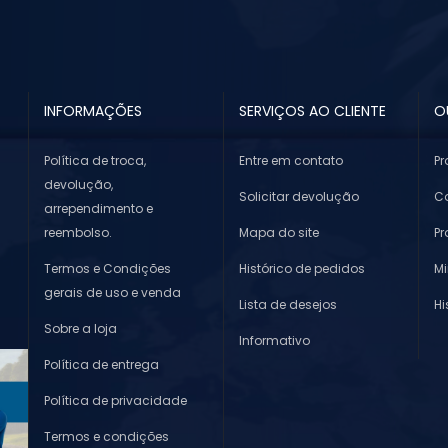
INFORMAÇÕES
SERVIÇOS AO CLIENTE
O
Política de troca,
Entre em contato
Pr
devolução,
Solicitar devolução
Co
arrependimento e
reembolso.
Mapa do site
P
Termos e Condições
Histórico de pedidos
M
gerais de uso e venda
Lista de desejos
Hi
Sobre a loja
Informativo
Política de entrega
Política de privacidade
Termos e condições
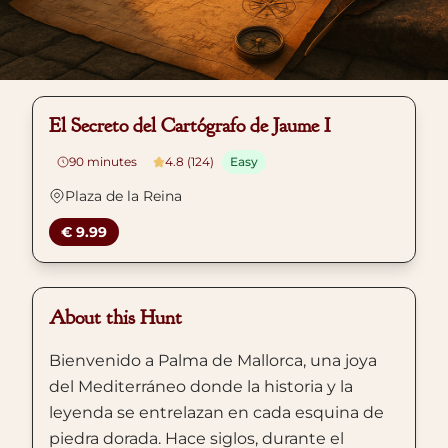
El Secreto del Cartógrafo de Jaume I
90
minutes
4.8 (124)
Easy
Plaza de la Reina
€ 9.99
About this Hunt
Bienvenido a Palma de Mallorca, una joya
del Mediterráneo donde la historia y la
leyenda se entrelazan en cada esquina de
piedra dorada. Hace siglos, durante el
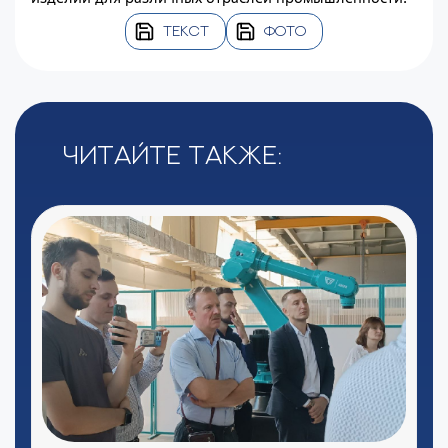
ТЕКСТ
ФОТО
Читайте также:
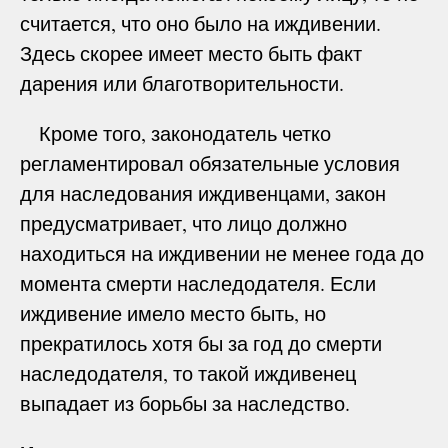
считается, что оно было на иждивении.
Здесь скорее имеет место быть факт
дарения или благотворительности.
Кроме того, законодатель четко
регламентировал обязательные условия
для наследования иждивенцами, закон
предусматривает, что лицо должно
находиться на иждивении не менее года до
момента смерти наследодателя. Если
иждивение имело место быть, но
прекратилось хотя бы за год до смерти
наследодателя, то такой иждивенец
выпадает из борьбы за наследство.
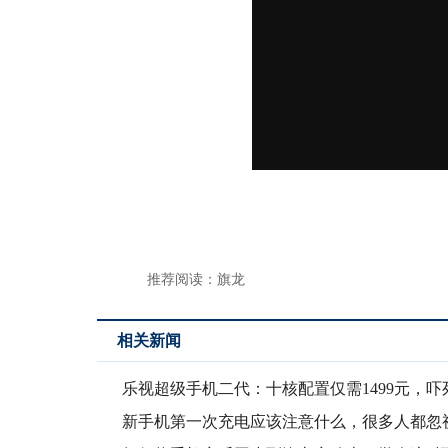
推荐阅读：
旗龙
相关新闻
乐视超级手机二代：十核配置仅需1499元，吓
不偿
新手机第一次充电应该注意什么，很多人都忽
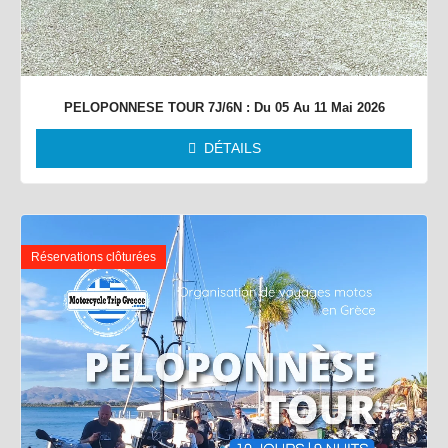
PELOPONNESE TOUR 7J/6N : Du 05 Au 11 Mai 2026
DÉTAILS
Réservations clôturées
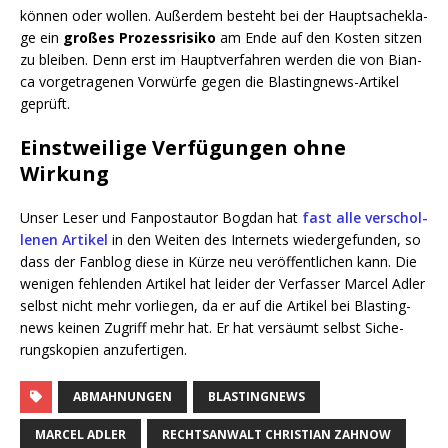
kön­nen oder wol­len. Außer­dem besteht bei der Haupt­sa­che­kla­
ge ein
gro­ßes Pro­zess­ri­si­ko
am Ende auf den Kos­ten sit­zen
zu blei­ben. Denn erst im Haupt­ver­fah­ren wer­den die von Bian­
ca vor­ge­tra­ge­nen Vor­wür­fe gegen die Blas­ting­news-Arti­kel
geprüft.
Einstweilige Verfügungen ohne
Wirkung
Unser Leser und Fan­post­au­tor Bog­dan hat
fast alle ver­schol­
le­nen Arti­kel
in den Wei­ten des Inter­nets wie­der­ge­fun­den, so
dass der Fan­blog die­se in Kür­ze neu ver­öf­fent­li­chen kann. Die
weni­gen feh­len­den Arti­kel hat lei­der der Ver­fas­ser Mar­cel Adler
selbst nicht mehr vor­lie­gen, da er auf die Arti­kel bei Blas­ting­
news kei­nen Zugriff mehr hat. Er hat ver­säumt selbst Siche­
rungs­ko­pien anzufertigen.
ABMAHNUNGEN
BLASTINGNEWS
MARCEL ADLER
RECHTSANWALT CHRISTIAN ZAHNOW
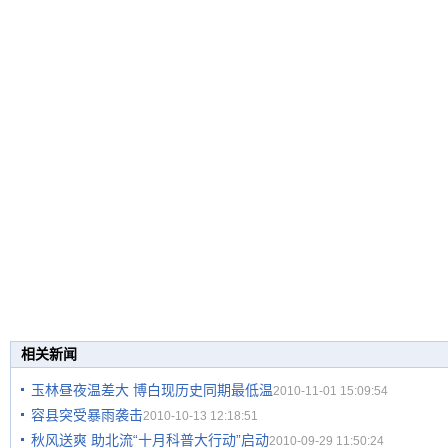
相关新闻
玉林昼夜温差大 博白现历史同期最低温
2010-11-01 15:09:54
容县突受暴雨袭击
2010-10-13 12:18:51
秋风送爽 助北流“十月科普大行动”启动
2010-09-29 11:50:24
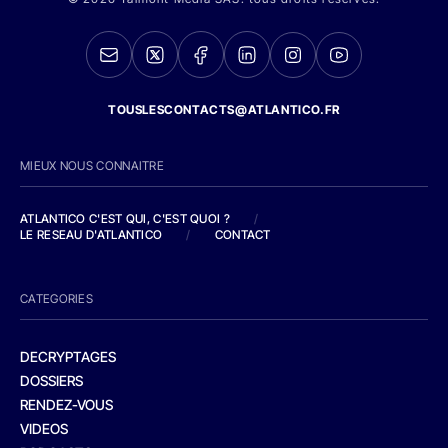
TOUSLESCONTACTS@ATLANTICO.FR
MIEUX NOUS CONNAITRE
ATLANTICO C'EST QUI, C'EST QUOI ?
/
LE RESEAU D'ATLANTICO
/
CONTACT
CATEGORIES
DECRYPTAGES
DOSSIERS
RENDEZ-VOUS
VIDEOS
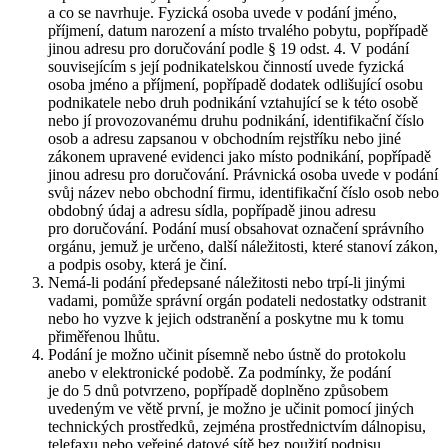
a co se navrhuje. Fyzická osoba uvede v podání jméno,
příjmení, datum narození a místo trvalého pobytu, popřípadě
jinou adresu pro doručování podle § 19 odst. 4. V podání
souvisejícím s její podnikatelskou činností uvede fyzická
osoba jméno a příjmení, popřípadě dodatek odlišující osobu
podnikatele nebo druh podnikání vztahující se k této osobě
nebo jí provozovanému druhu podnikání, identifikační číslo
osob a adresu zapsanou v obchodním rejstříku nebo jiné
zákonem upravené evidenci jako místo podnikání, popřípadě
jinou adresu pro doručování. Právnická osoba uvede v podání
svůj název nebo obchodní firmu, identifikační číslo osob nebo
obdobný údaj a adresu sídla, popřípadě jinou adresu
pro doručování. Podání musí obsahovat označení správního
orgánu, jemuž je určeno, další náležitosti, které stanoví zákon,
a podpis osoby, která je činí.
Nemá-li podání předepsané náležitosti nebo trpí-li jinými
vadami, pomůže správní orgán podateli nedostatky odstranit
nebo ho vyzve k jejich odstranění a poskytne mu k tomu
přiměřenou lhůtu.
Podání je možno učinit písemně nebo ústně do protokolu
anebo v elektronické podobě. Za podmínky, že podání
je do 5 dnů potvrzeno, popřípadě doplněno způsobem
uvedeným ve větě první, je možno je učinit pomocí jiných
technických prostředků, zejména prostřednictvím dálnopisu,
telefaxu nebo veřejné datové sítě bez použití podpisu.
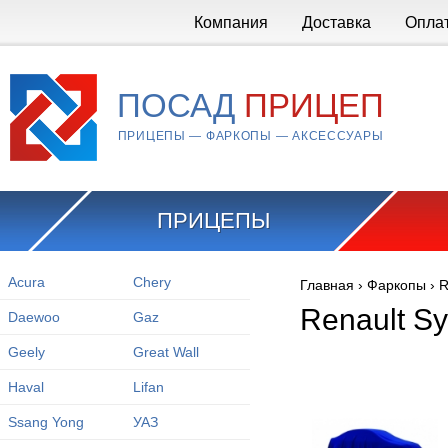
Перейти к основному содержанию
Компания
Доставка
Опла
ПОСАД
ПРИЦЕП
ПРИЦЕПЫ — ФАРКОПЫ — АКСЕССУАРЫ
ПРИЦЕПЫ
Acura
Chery
Главная
›
Фаркопы
›
R
Вы здесь
Renault S
Daewoo
Gaz
Geely
Great Wall
Haval
Lifan
Ssang Yong
УАЗ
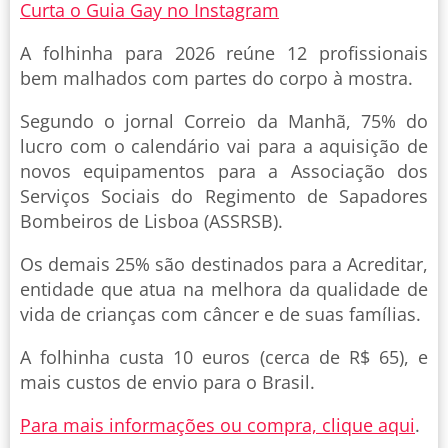
Curta o Guia Gay no Instagram
A folhinha para 2026 reúne 12 profissionais
bem malhados com partes do corpo à mostra.
Segundo o jornal Correio da Manhã, 75% do
lucro com o calendário vai para a aquisição de
novos equipamentos para a Associação dos
Serviços Sociais do Regimento de Sapadores
Bombeiros de Lisboa (ASSRSB).
Os demais 25% são destinados para a Acreditar,
entidade que atua na melhora da qualidade de
vida de crianças com câncer e de suas famílias.
A folhinha custa 10 euros (cerca de R$ 65), e
mais custos de envio para o Brasil.
Para mais informações ou compra, clique aqui
.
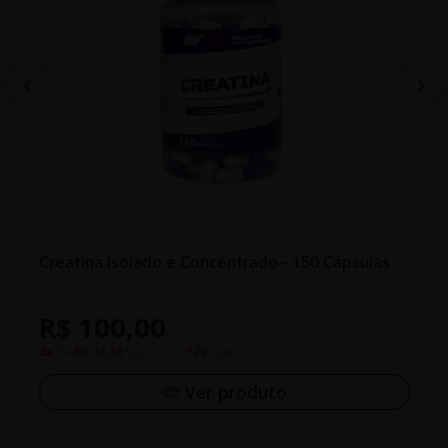
Creatina Isolado e Concentrado - 150 Cápsulas
R$ 100,00
3x
de
R$ 33,33
s/juros ou
12x
c/juros
Ver produto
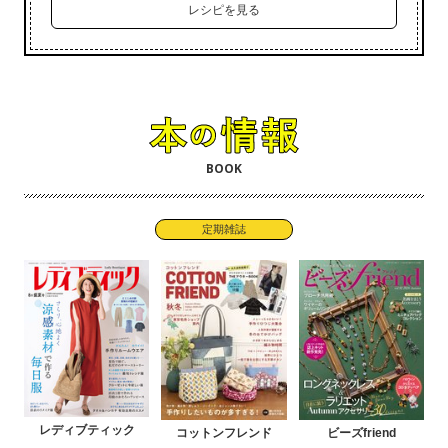
レシピを見る
BOOK
定期雑誌
レディブティック
コットンフレンド
ビーズfriend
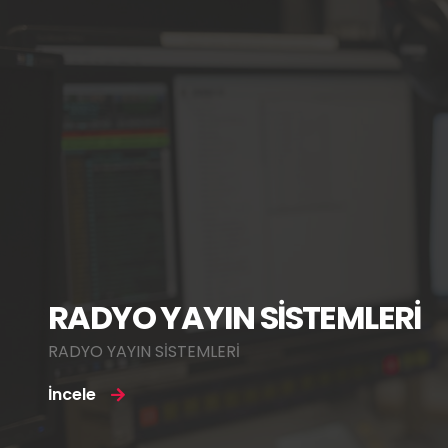
RADYO YAYIN SİSTEMLERİ
RADYO YAYIN SİSTEMLERİ
İncele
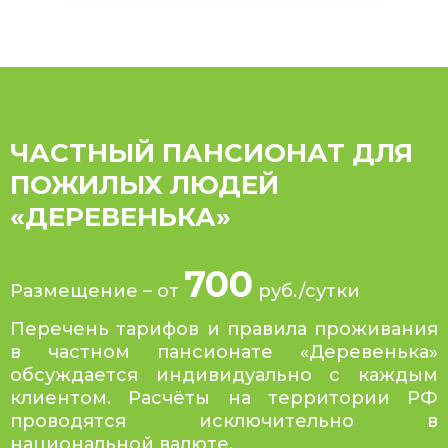
ЧАСТНЫЙ ПАНСИОНАТ ДЛЯ
ПОЖИЛЫХ ЛЮДЕЙ
«ДЕРЕВЕНЬКА»
700
Размещение – от
руб./сутки
Перечень тарифов и правила проживания
в частном пансионате «Деревенька»
обсуждается индивидуально с каждым
клиентом. Расчёты на территории РФ
проводятся исключительно в
национальной валюте.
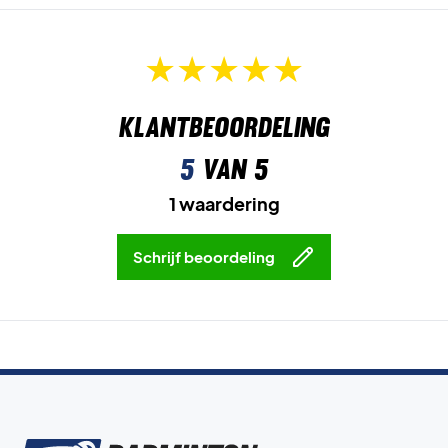
Klantbeoordeling
5
van 5
1 waardering
Schrijf beoordeling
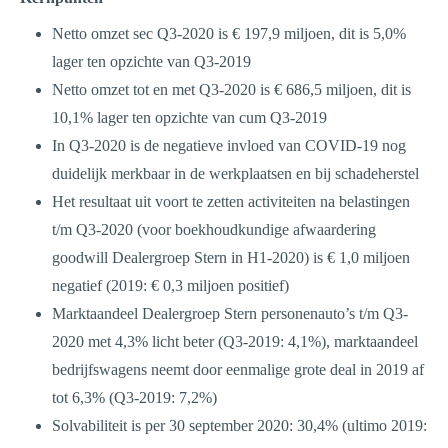
Netto omzet sec Q3-2020 is € 197,9 miljoen, dit is 5,0%
lager ten opzichte van Q3-2019
Netto omzet tot en met Q3-2020 is € 686,5 miljoen, dit is
10,1% lager ten opzichte van cum Q3-2019
In Q3-2020 is de negatieve invloed van COVID-19 nog
duidelijk merkbaar in de werkplaatsen en bij schadeherstel
Het resultaat uit voort te zetten activiteiten na belastingen
t/m Q3-2020 (voor boekhoudkundige afwaardering
goodwill Dealergroep Stern in H1-2020) is € 1,0 miljoen
negatief (2019: € 0,3 miljoen positief)
Marktaandeel Dealergroep Stern personenauto’s t/m Q3-
2020 met 4,3% licht beter (Q3-2019: 4,1%), marktaandeel
bedrijfswagens neemt door eenmalige grote deal in 2019 af
tot 6,3% (Q3-2019: 7,2%)
Solvabiliteit is per 30 september 2020: 30,4% (ultimo 2019:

● **Try it**
Please report each line in the items above that contains the word "Netto". Treat uppercase and lowercase as different.

● **Exercise result**
Netto omzet sec Q3-2020 is € 197,9 miljoen, dit is 5,0%
Netto omzet tot en met Q3-2020 is € 686,5 miljoen, dit is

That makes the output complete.